June 5, 2013  |  Elsewhere Legal Rights


I, like many photographers, routinely use Google’s Image Search in order to find people that have stolen my photos in order to issue DMCA takedown notices.  Recently, I came across a weird situation.

Several years ago, I took this photo depicting some “found” artwork at the site of the then-soon-to-be-demolished Good-Latimer tunnel in Dallas’ Deep Ellum neighborhood:

Demon Face

I photoblogged it in October of 2007 (and note that I don’t sell prints of it) and kind of forgot about it (that was almost six years and ~2,000 photos ago!).

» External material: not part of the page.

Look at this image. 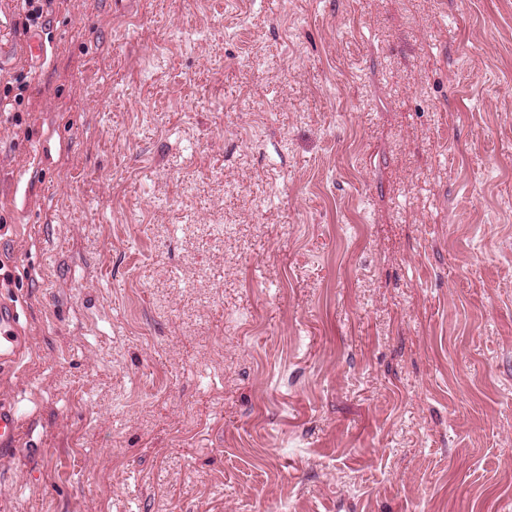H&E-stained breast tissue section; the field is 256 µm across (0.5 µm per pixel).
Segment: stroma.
<instances>
[{"label":"stroma","instance_id":"stroma-1","mask_svg":"<svg viewBox=\"0 0 512 512\" xmlns=\"http://www.w3.org/2000/svg\"><path fill=\"white\" fill-rule=\"evenodd\" d=\"M0 0V512H512V0ZM18 2V10L22 18L23 31L31 29L42 20L52 7L54 0H16ZM27 342L12 304L0 303V363L14 364L26 350ZM18 427V416L12 406L0 403V458L12 457L18 452L11 448Z\"/></svg>","mask_w":512,"mask_h":512}]
</instances>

So, imagine my surprise when Google Image Search returned a hit that showed some charlatan had taken my image, cleaned it up and made a (admittedly cool-looking) t-shirt from it:

ripoff

And here’s an imperfect overlay of both.  The oblique angle that I took the photo at is apparent in the t-shirt…the other variations are obviously from cleaning up the photo a bit and vectorizing it.

overlay

Normally, I would’ve fired off a DMCA notice to Redbubble and had the t-shirt removed, but in this case, my photo is of another’s artwork, so it’s a grey-area.  The original work doesn’t exist anymore, having been demolished in late 2007 along with the rest of the graffiti-covered Good-Latimer Tunnel and determining the original artist would be nigh-impossible. And, since I don’t own the copyright to the original work, going after this image thief would be a pointless endeavour.  So, instead it looks like I get to sit back and watch someone else make money off a derivative of my work that was originally a derivative work to begin with.

And it makes me damn angry.

And if I make my own t-shirt of this design, what’re my rights?